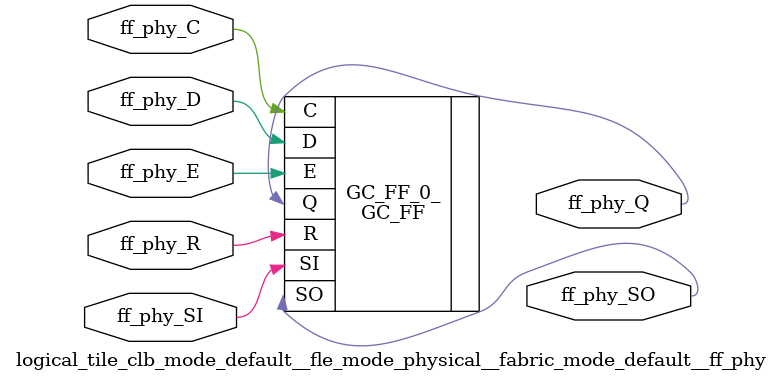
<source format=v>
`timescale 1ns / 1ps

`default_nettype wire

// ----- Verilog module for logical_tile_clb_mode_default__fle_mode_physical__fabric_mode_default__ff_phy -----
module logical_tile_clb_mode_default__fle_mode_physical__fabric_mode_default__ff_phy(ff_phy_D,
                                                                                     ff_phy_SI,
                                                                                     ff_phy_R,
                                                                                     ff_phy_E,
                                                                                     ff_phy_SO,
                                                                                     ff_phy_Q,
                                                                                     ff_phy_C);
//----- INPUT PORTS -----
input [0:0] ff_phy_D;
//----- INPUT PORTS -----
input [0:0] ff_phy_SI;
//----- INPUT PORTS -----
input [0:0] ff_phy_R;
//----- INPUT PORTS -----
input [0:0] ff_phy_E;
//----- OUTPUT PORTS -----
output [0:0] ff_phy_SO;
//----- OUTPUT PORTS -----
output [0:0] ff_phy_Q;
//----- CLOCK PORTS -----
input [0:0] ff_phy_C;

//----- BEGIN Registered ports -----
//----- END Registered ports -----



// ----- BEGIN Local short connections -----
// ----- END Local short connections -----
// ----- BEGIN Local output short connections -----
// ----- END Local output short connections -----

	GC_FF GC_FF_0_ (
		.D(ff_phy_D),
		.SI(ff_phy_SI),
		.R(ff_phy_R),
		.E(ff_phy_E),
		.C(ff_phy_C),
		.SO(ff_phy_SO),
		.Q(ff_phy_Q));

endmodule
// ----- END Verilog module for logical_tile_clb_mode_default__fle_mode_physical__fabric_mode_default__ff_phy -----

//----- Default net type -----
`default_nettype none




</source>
...
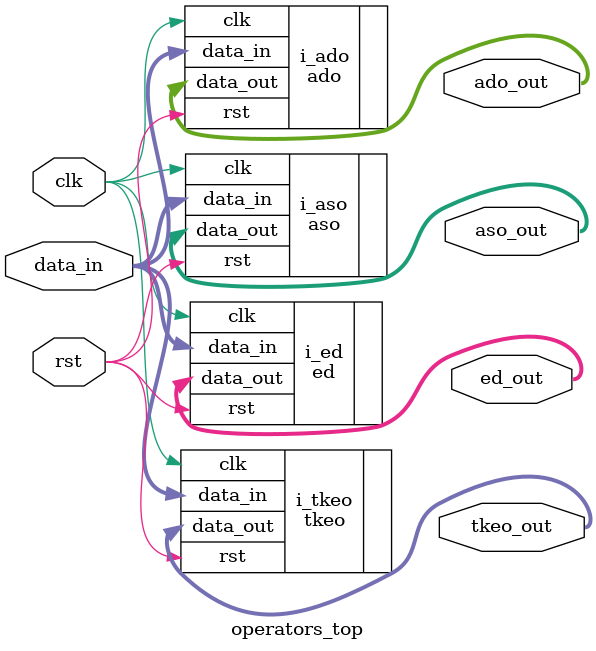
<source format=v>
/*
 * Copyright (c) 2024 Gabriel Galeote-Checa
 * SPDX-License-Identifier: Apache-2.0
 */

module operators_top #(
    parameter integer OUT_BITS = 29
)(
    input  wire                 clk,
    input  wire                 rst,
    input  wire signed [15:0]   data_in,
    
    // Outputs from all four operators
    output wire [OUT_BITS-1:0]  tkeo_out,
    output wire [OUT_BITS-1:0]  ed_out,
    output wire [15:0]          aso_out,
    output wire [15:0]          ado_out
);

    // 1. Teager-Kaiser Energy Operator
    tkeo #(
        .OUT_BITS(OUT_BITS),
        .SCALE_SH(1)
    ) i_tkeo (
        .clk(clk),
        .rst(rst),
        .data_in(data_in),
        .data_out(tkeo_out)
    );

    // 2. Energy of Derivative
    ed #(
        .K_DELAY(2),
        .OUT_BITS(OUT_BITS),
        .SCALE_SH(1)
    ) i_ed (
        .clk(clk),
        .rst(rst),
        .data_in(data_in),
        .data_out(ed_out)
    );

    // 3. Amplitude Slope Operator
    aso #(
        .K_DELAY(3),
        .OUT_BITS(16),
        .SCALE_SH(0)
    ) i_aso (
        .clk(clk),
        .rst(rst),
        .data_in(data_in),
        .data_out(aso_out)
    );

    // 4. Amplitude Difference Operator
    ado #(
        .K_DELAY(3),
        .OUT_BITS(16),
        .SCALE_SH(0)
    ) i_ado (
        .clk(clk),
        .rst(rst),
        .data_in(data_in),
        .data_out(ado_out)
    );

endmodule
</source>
...
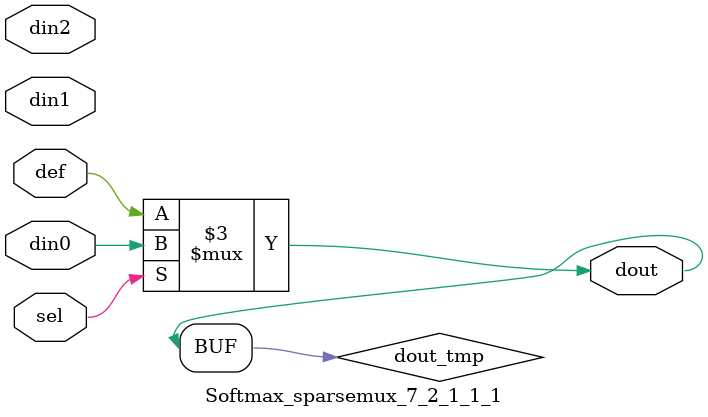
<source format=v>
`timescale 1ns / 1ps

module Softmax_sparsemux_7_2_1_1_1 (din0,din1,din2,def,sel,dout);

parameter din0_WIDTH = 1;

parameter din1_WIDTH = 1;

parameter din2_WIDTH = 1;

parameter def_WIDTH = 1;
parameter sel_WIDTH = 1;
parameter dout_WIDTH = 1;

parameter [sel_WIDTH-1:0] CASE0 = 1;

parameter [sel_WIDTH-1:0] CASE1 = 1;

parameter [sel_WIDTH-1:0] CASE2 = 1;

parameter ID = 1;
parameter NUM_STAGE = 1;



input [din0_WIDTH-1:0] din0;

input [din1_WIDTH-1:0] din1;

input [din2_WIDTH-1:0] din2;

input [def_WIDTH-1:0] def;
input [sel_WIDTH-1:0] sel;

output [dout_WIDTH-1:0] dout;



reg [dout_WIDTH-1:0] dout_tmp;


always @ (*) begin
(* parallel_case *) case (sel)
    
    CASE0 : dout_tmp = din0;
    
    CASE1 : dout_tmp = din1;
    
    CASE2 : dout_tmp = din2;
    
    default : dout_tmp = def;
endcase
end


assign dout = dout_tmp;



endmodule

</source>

To-do item
If a line of the data contains "Amplitude", it counts; report the number of such lines and nothing else.

Result below
2